Your Duty of Care – The Importance of Placing Appropriate Cover
The key points of this article are to clarify two critically important responsibilities Brokers have under the legislation that governs Broking, being the Corporations Act – and the many occasions we encounter where they go hand in hand – the responsibilities of accurate documentation and record-keeping. Carrying out these tasks can show conclusively that you have placed cover in accordance with the clients’ instructions, and thus fulfilled your duty of care.
As is true in most cases relating to the Corporations Act, these obligations are implicit rather than black letter obligations; nowhere will you find a direction saying you are required to do either of those things, but they are implied by the three main tenets of the legislation, being honesty, fairness and efficiency. So making certain you have procedures and effective documentation will keep you compliant whereas not doing so will cost you a truckload. Which option would you prefer?
There are many tools available to guide you in your daily activities that will ensure you carry out these responsibilities effectively and even automatically if they are routinely followed. But nobody will be able to tell how compliant your operations are unless you can demonstrate it. The processes and procedures which underpin the activities are how you demonstrate your compliance.
Here’s a fictitious example to illustrate the point…
…some years ago you sold a property cover to a client (also a mate) who owns a car yard. He generally does pretty well – he carries a nice mix of late model prestige vehicles and does a steady line in repeat business.
The policy had a specific exclusion related to storm damage to vehicles in the open air. You talked to your client/mate about it at the time and let him know that if a storm hit the area he wouldn’t be covered for any damage that might be caused. At the time, you recall there were no trees that could cause damage to the premises. The whole area was quite barren; your client/mate only had a few vehicles in the yard at that point too and none near the fence-line. So not having storm cover didn’t seem to matter.
You know you talked to him about the exclusion and remember the conversation like it was yesterday. Because of the casual context of the conversation though, you can’t remember if you put a note on the file either about your conversation or any documentation, like an email exchange with the client that will protect you from a future challenge.
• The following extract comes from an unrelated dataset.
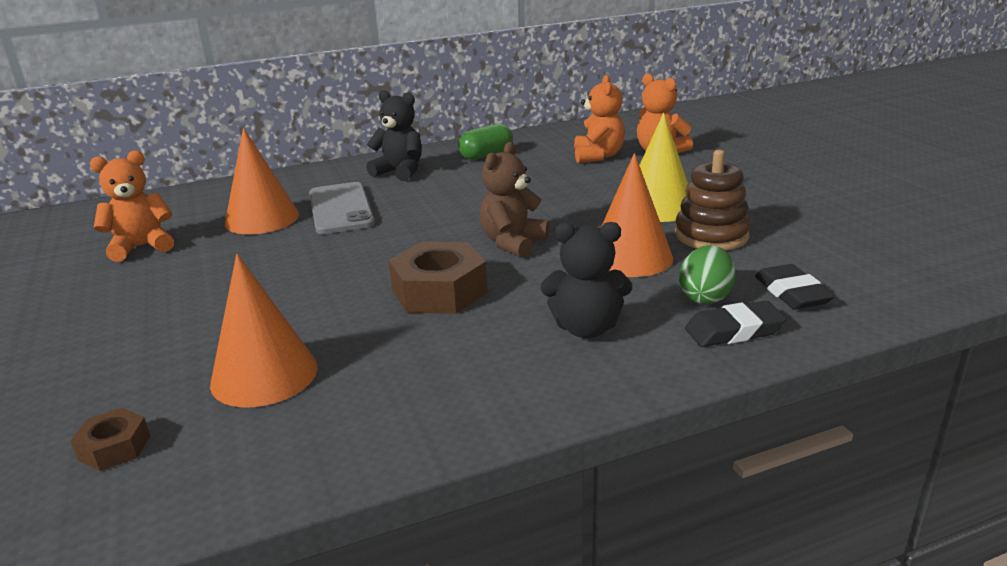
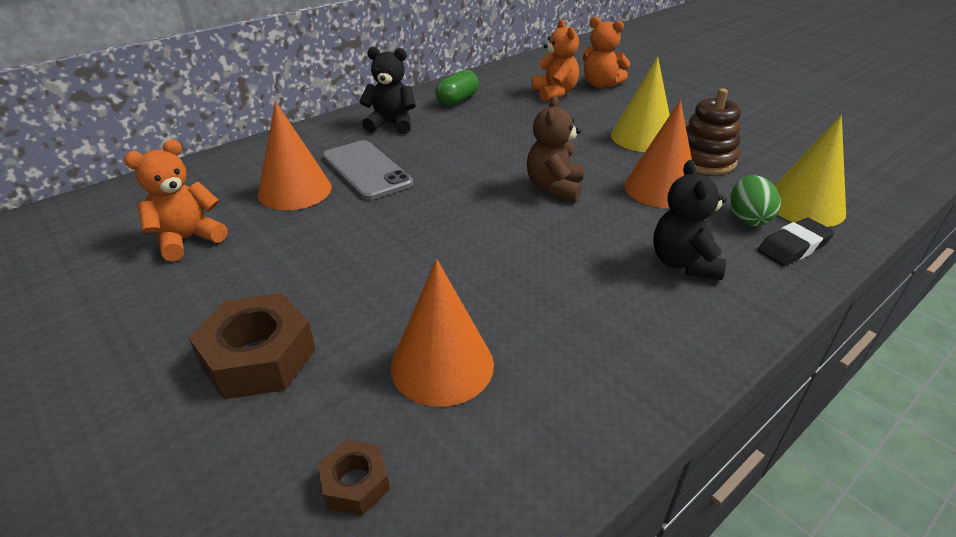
camera: 20 degrees left, 10 degrees up
brown nut [388,242,488,314] -> brown nut moved to [188,293,316,400]
black teddy bear [541,222,632,338] -> black teddy bear turned 105 degrees clockwise [653,160,727,280]
black eraser [755,264,835,309] -> yellow cone [775,115,846,227]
Q1. What could you have done better at that point?
A1. You could have emailed him rather than having a casual conversation, and asked him to confirm in writing or by return email that he was happy to accept the exclusion and kept the note on file.
Fast forward eight years, during which you have not revisited or revised the property cover; effectively, you set it and forgot it. The council planted a gum tree on the nature strip in the meantime which grew very rapidly, but you hadn’t been back to the place in all those years so you didn’t know. You had of course reviewed cover in that time but you didn’t ask if any trees had been planted; why would you?
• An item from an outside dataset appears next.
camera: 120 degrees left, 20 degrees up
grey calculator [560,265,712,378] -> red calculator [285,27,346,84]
Q2. What could you have done in that intervening eight years?
A2. You could have visited the client yearly and observed the surroundings for yourself; alternatively you could have completed a new needs analysis which specifically asked if the circumstances remained the same at the property and if the exclusion was still OK with the insured.
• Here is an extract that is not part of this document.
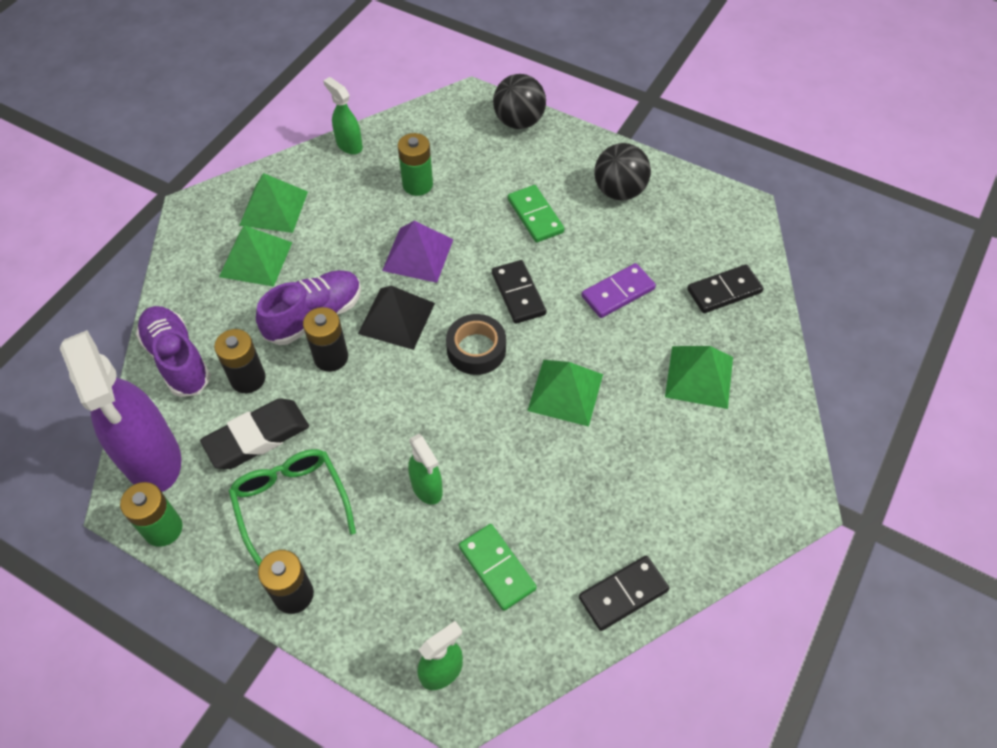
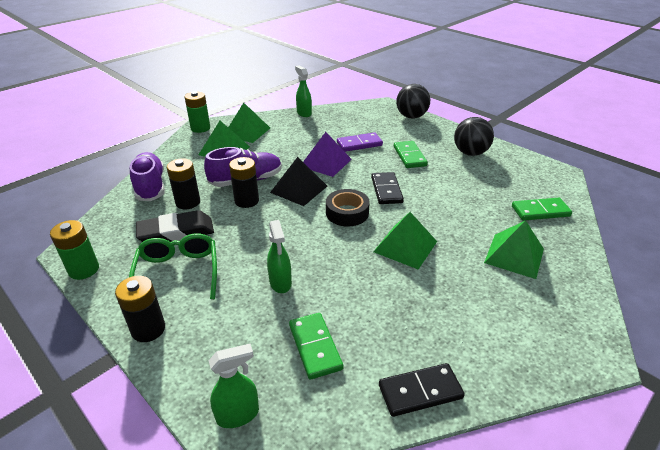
camera: 15 degrees right, 20 degrees down
purple spray bottle [60,330,181,492] -> none
green battery [398,133,433,196] -> green battery moved to [185,91,210,133]
purple domino [581,263,656,318] -> purple domino moved to [337,132,383,152]
black domino [687,264,764,313] -> green domino [512,198,572,221]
One Sunday night a storm hits the area. On the Monday morning following you get a call from your client/mate to tell you one of the fences around his property was damaged by a falling gum tree on the nature strip outside of the property. The tree had dropped a major branch which took out the fence, badly damaged a Bentley and a Jag and felled half of his office.
On the phone and trying to make him feel better, you tell him “no worries mate, she’ll be right, I’ll put in a claim for you, you’re covered for that” but you do have a sinking feeling, as in “what gum tree? How did the cars get into that spot where there weren’t any last time I was there?” You recall that there was an exclusion but he told you to issue the cover anyway as he didn’t think it would ever happen to him, so the exclusion was OK.
Q3. What could you have done differently in that phone call?
A3. You could have not mentioned that he was covered and that he’d be OK. It raised an expectation that you were ultimately unable to fulfil and which you already had a suspicion was not going to hold up.
When you get to the office, you look up his policy and sure enough it’s there in black and white – no cover for storm damage to vehicles in the open air. So then you have to go back and tell him that actually he’s not covered for storm damage to those vehicles, and he emphatically doesn’t recall you talking to him about it at the time. His words were “why would I take out a cover that didn’t cover me in a storm?” You have no record of your conversation about it. Then he logs a complaint at AFCA and next thing you know, you’re up for a substantial sum of money. He’s not your client/mate any more, he’s just a client.
At the time the policy was issued, it was OK and it covered the clients’ needs. But somewhere in the interim, circumstances changed and nothing had been done to ensure that the cover was current and relevant.
In the days before the current regulatory environment, the outcome of this case may have been different and the onus would have rested more on the insured to disclose the changed circumstances. It is becoming more frequent now, however, that the Broker is considered to be the one with whom the duty rests.
In a recent case, AFCA ruled that the Broker must compensate a claimant for storm-related damage, adding that the panel considered the Broker “breached its duty” and they were “of the view the responsibility for ensuring the appropriate cover is obtained rests with the broker”. The damage was extensive and expensive.
Having documentation on file that covered the original set of circumstances and that the cover was appropriate at the time would have been useful; even better if you had subsequent documentation to show the needs had changed and the policy reissued as appropriate.